Evangelical Is Not Enough 1

I purchased Evangelical Is Not Enough by Thomas Howard because Elizabeth Esther decided to host a weekly book club conversation on her blog and her description of the book sounded interesting. I’m sure it will be more interesting to follow the conversation on her blog (this week’s installment kicks off with a video), so I encourage anyone interested to read the conversation there. However, since I’m reading through the book, I thought I would capture some of my reaction to each chapter here as well.

Chapter One highlights some common distinctive features of the evangelicalism that shaped Thomas Howard in his childhood formation. He is not negative about that experience. Indeed, he adopts an attitude of thankfulness and points out the positive aspects of each distinctive without even really raising the less positive side of each. I think that’s a good way to begin a book like this.

Even though I can’t claim that this sort of perspective was a dominant feature of my childhood formation, I have been in a single evangelical church since the conclusion of my journey of conversion in my very early thirties. I could recognize most of the traits he outlines in my church. A couple of comments really stood out to me, though.

Evangelical spirituality centers, finally, on personal daily devotions, also called “quiet time.”

That nails it. If you ask anyone what discipline to practice, that’s what you’ll hear, and that’s pretty much all you’ll hear. I tried it, of course, for an extended period of time. It’s what I’ve always done within any sort of spiritual context. Practice it as recommended and see what happens. Personally, I’m stumped how this single discipline suffices for spiritual formation for anyone. I found it particularly ill-suited for me and began searching for anything with more depth fairly quickly. I suppose that’s one reason I simply haven’t read a great deal by “evangelical” authors. I still don’t grasp how this singular practice came to be the center and almost the fullness of evangelical spirituality. It’s one of those things that remains a mystery to me.

The acid test of vocal prayer came at the end of the prayer, however. If someone finished his petition or thanksgiving with a bald “Amen,” he gave everything away. He was not one of us. A true evangelical used the scriptural formula, asking it all in the name of Our Lord Jesus Christ, or, in the shorter phrase, “… in Jesus’ name, Amen.”
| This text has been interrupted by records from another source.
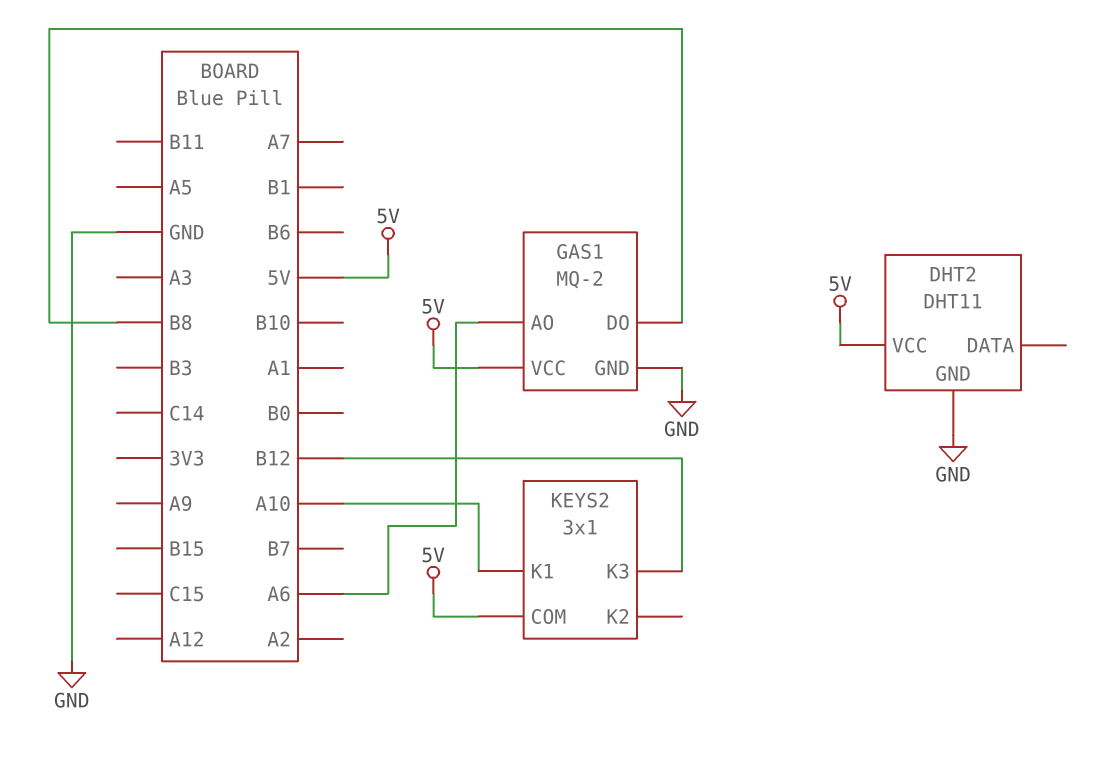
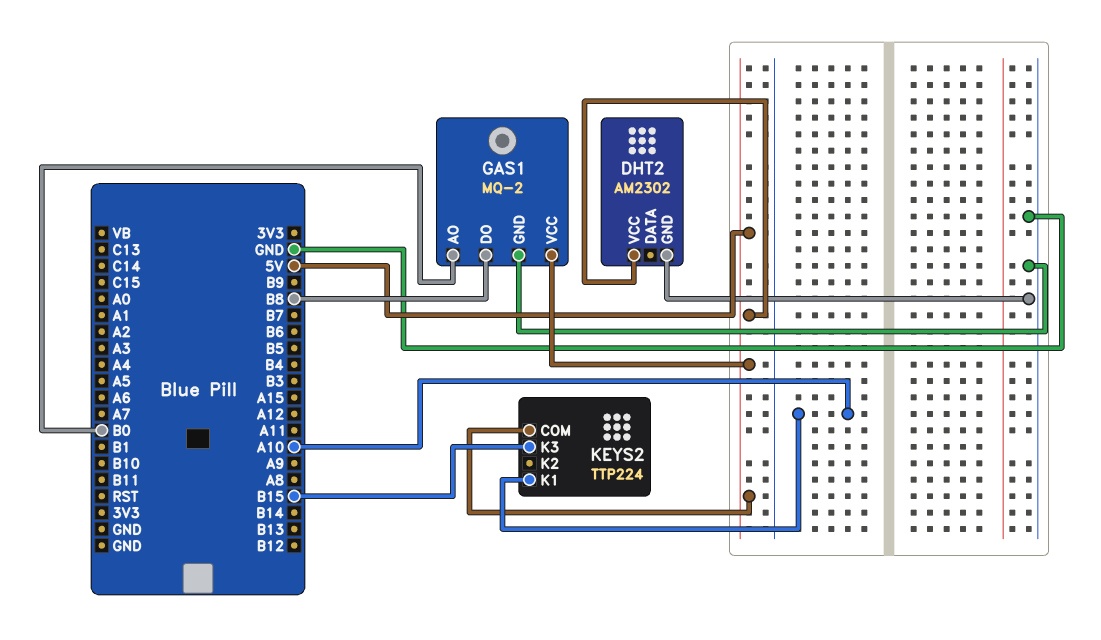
DHT2: DHT11 -> AM2302
GAS1 pin AO: A6 -> B0
KEYS2: 3x1 -> TTP224
KEYS2 pin K3: B12 -> B15

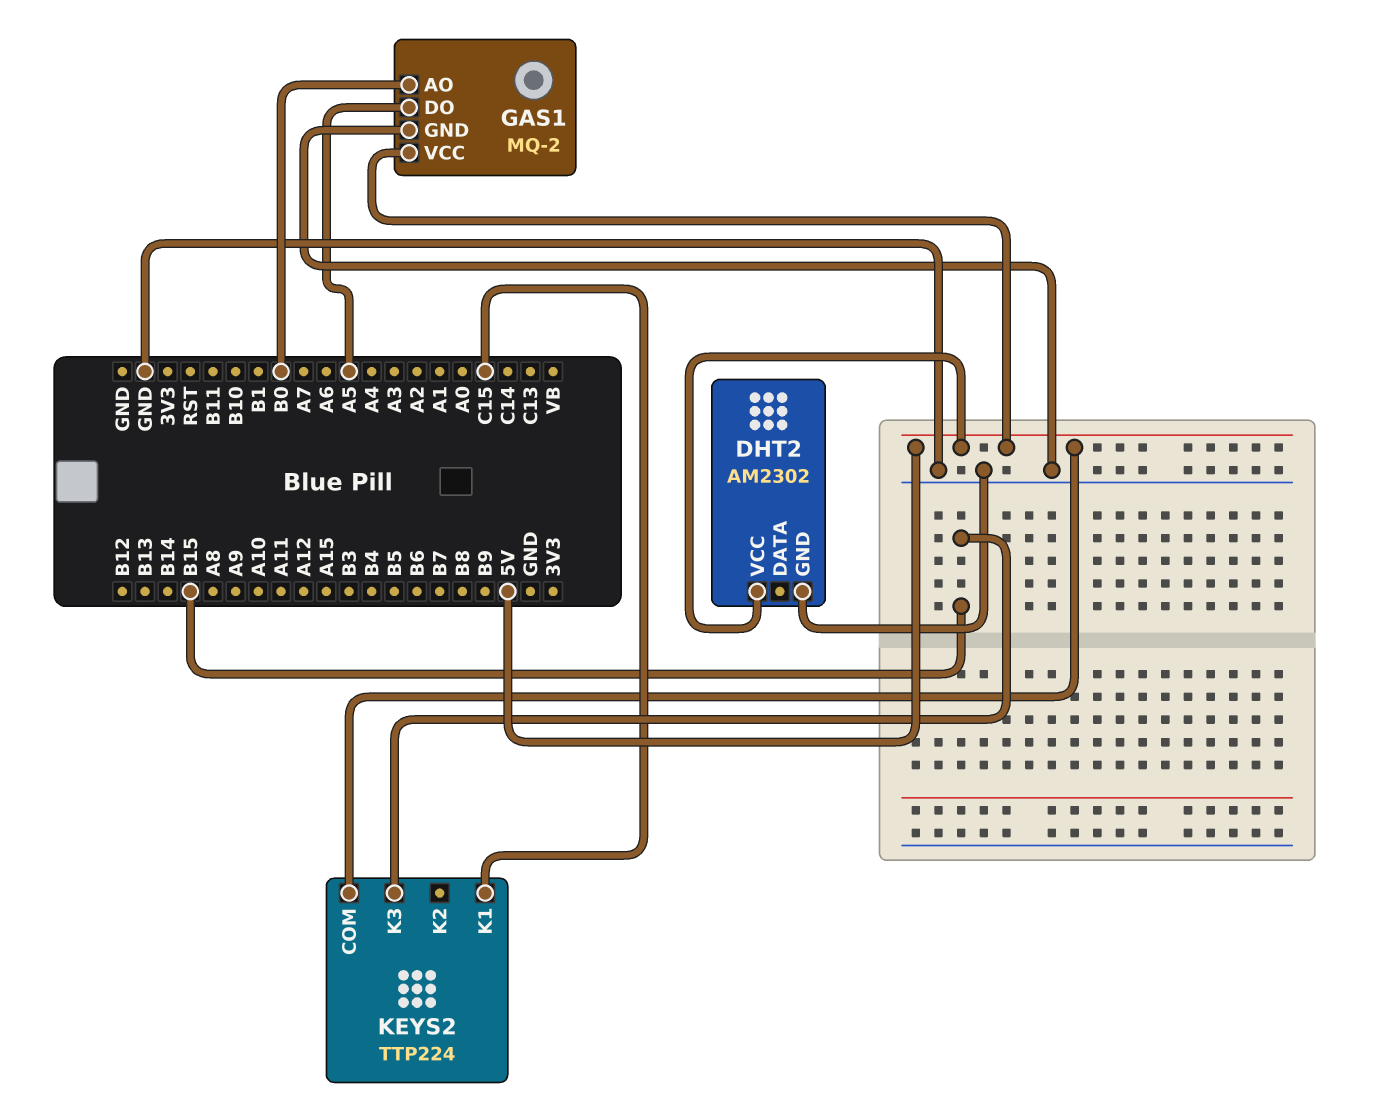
GAS1 pin DO: B8 -> A5
KEYS2 pin K1: A10 -> C15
I had to laugh at that one. It’s one of those little things you pick up pretty quickly. I’ll also add that, even though we affirm the Trinitarian nature of the faith, heaven forbid if you close a prayer “in the name of the Father, and the Son, and the Holy Spirit, Amen.” You also won’t hear prayers opened addressing the Holy Spirit. There are lots of unspoken rules regarding “spontaneous” prayer within evangelicalism.

I also found it somewhat interesting that the book was published in 1984. At that point in my life I was not very open to Christianity at all. In fact, I had a great deal of antipathy toward Christianity and Christians. If you had told me then that one day I would consider myself someone who was at least attempting to become Christian, I would have laughed at you. I probably also would have taken it as a major insult. And I held a particular antipathy toward the sort of Christian Thomas Howard describes as “evangelical” in this chapter. Go figure.
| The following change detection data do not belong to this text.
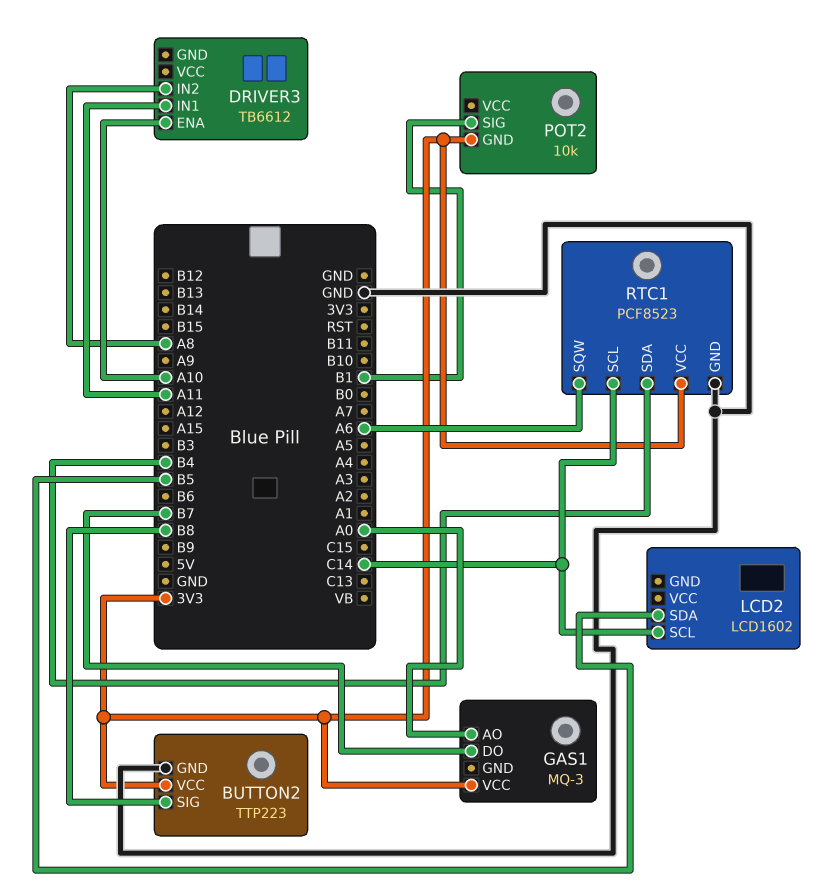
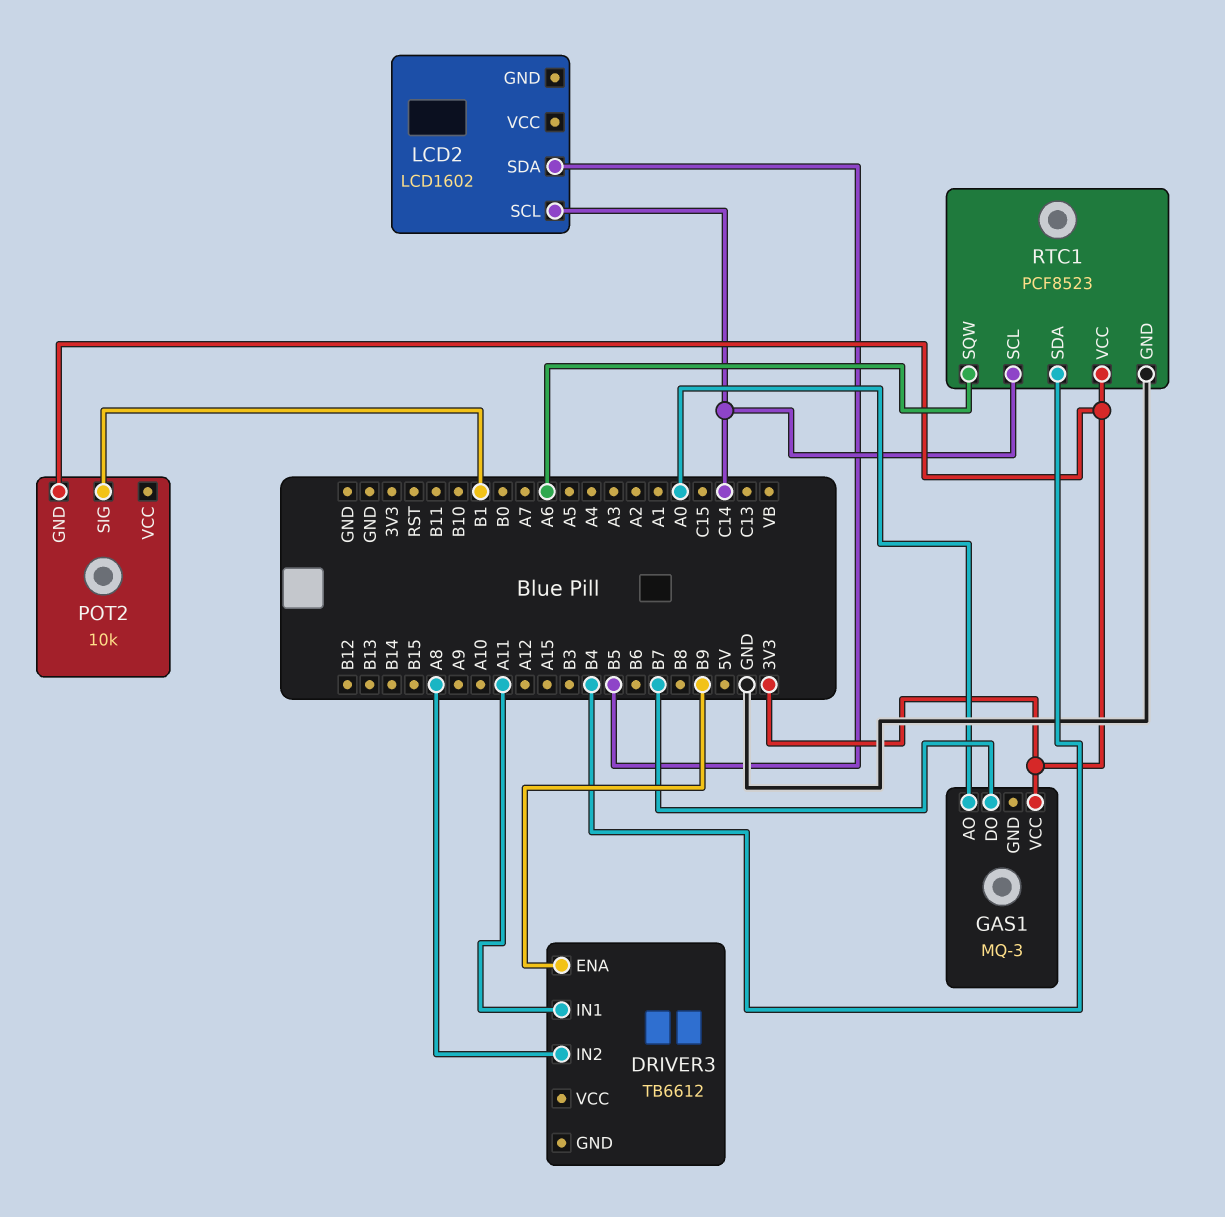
BUTTON2: TTP223 -> none
BUTTON2 pin GND: GND -> none
BUTTON2 pin SIG: B8 -> none
BUTTON2 pin VCC: 3V3 -> none
DRIVER3 pin ENA: A10 -> B9

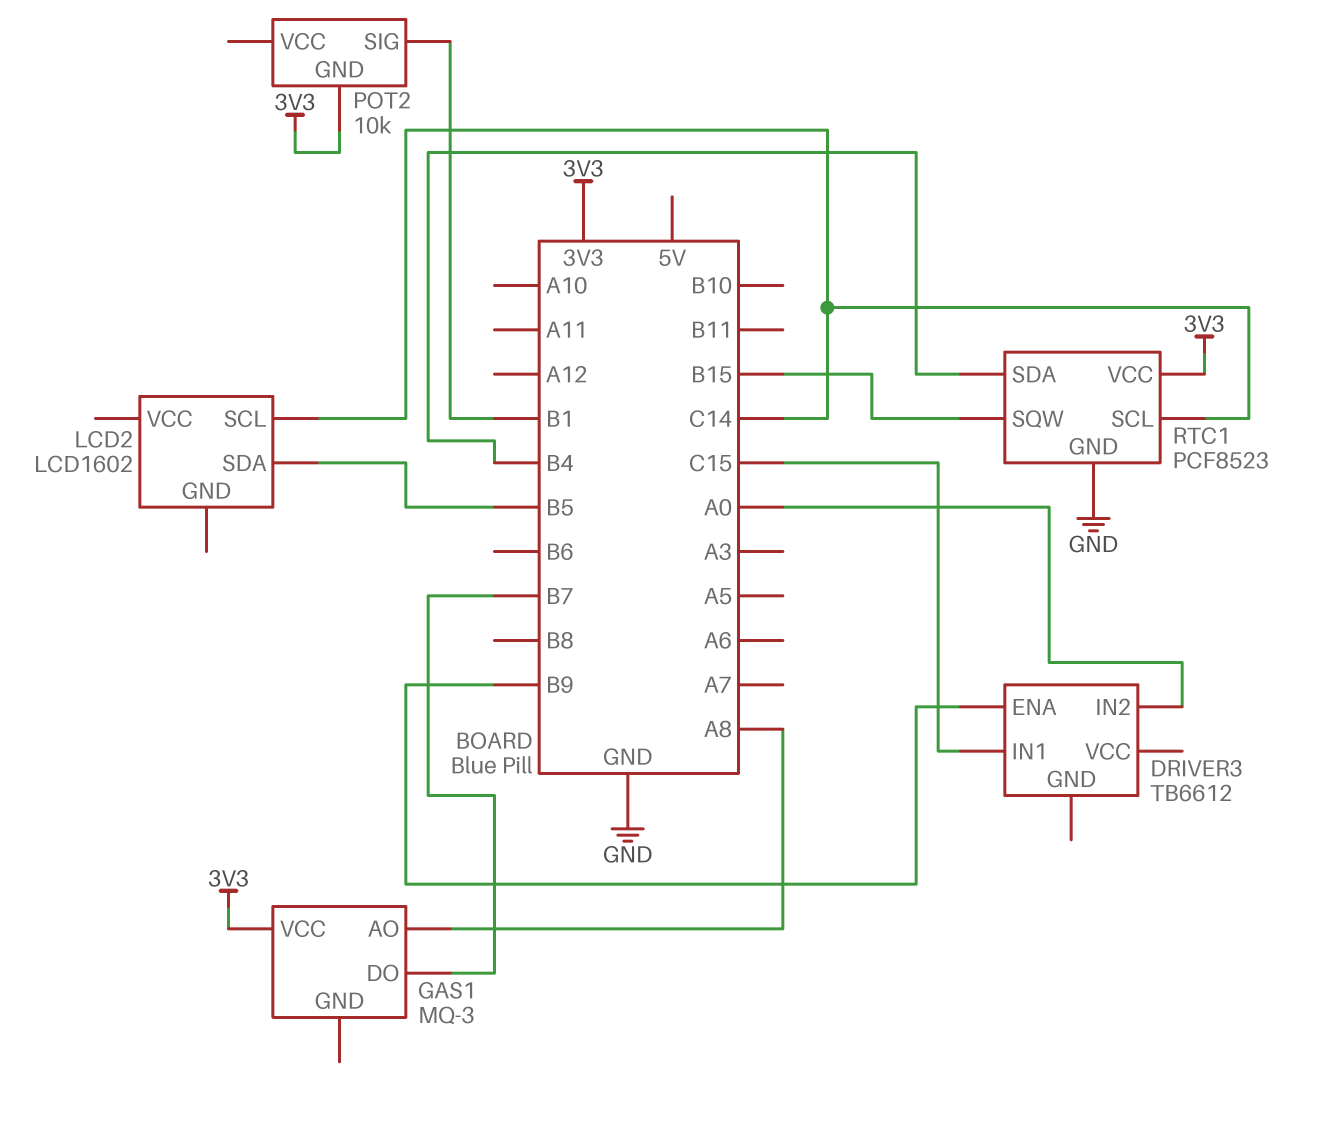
DRIVER3 pin IN1: A11 -> C15
DRIVER3 pin IN2: A8 -> A0
GAS1 pin AO: A0 -> A8
RTC1 pin SQW: A6 -> B15

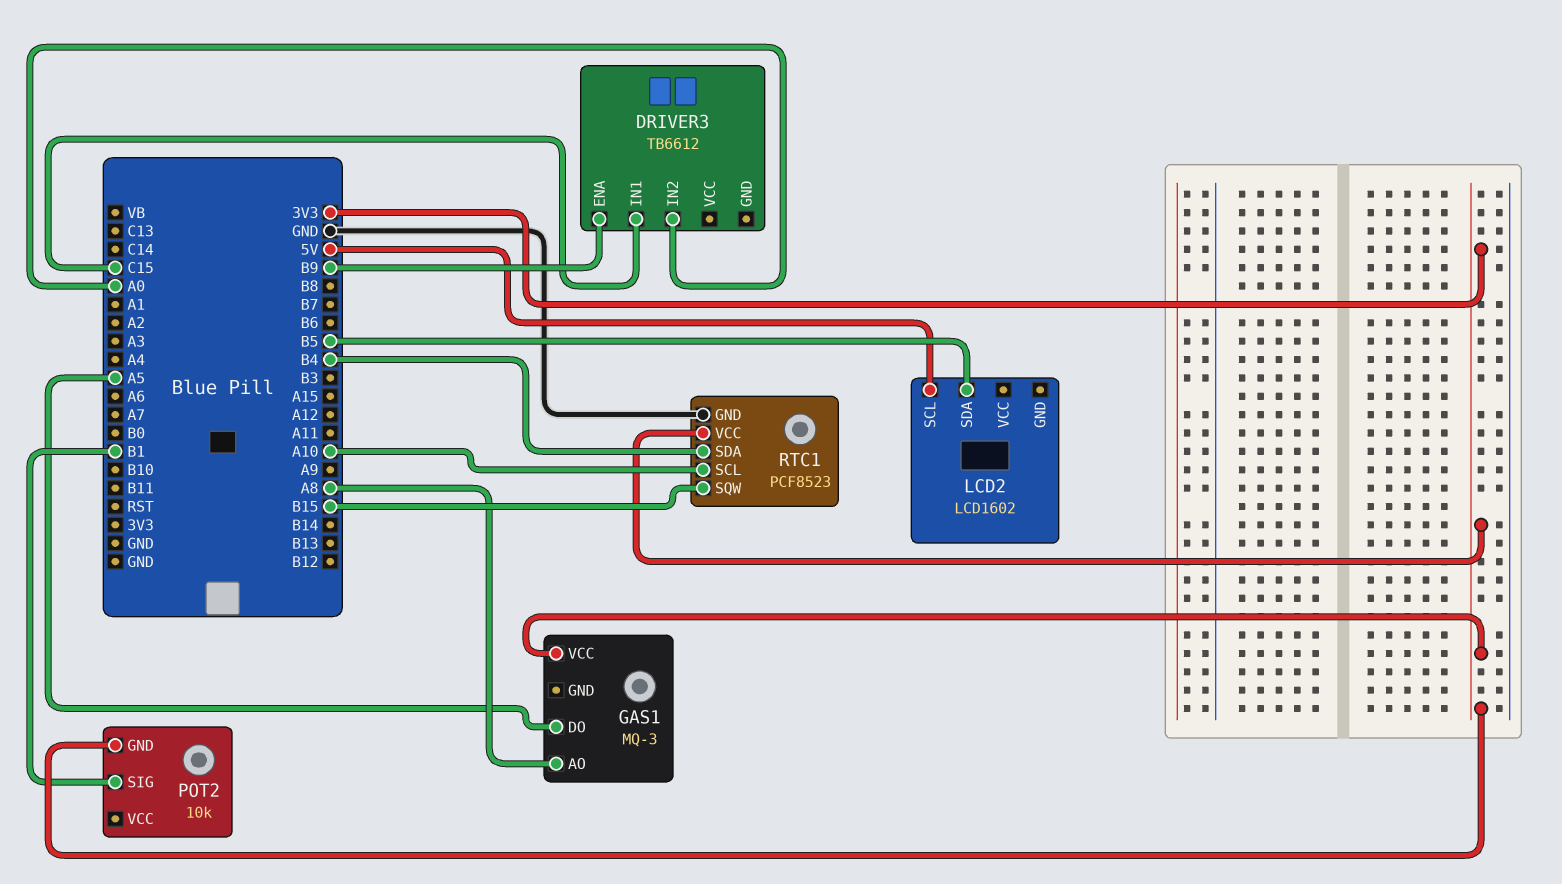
GAS1 pin DO: B7 -> A5
LCD2 pin SCL: C14 -> 5V
RTC1 pin SCL: C14 -> A10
The opening chapter really just lays the groundwork to describe the outlines of what Thomas Howard is referencing as “evangelical” in the book, but he does so in a generous and irenic fashion. He is not angry about his upbringing as some who are raised within evangelical confines can be. He just eventually found that it was insufficient. It was not enough. The rest of the book explores the reasons why that’s true.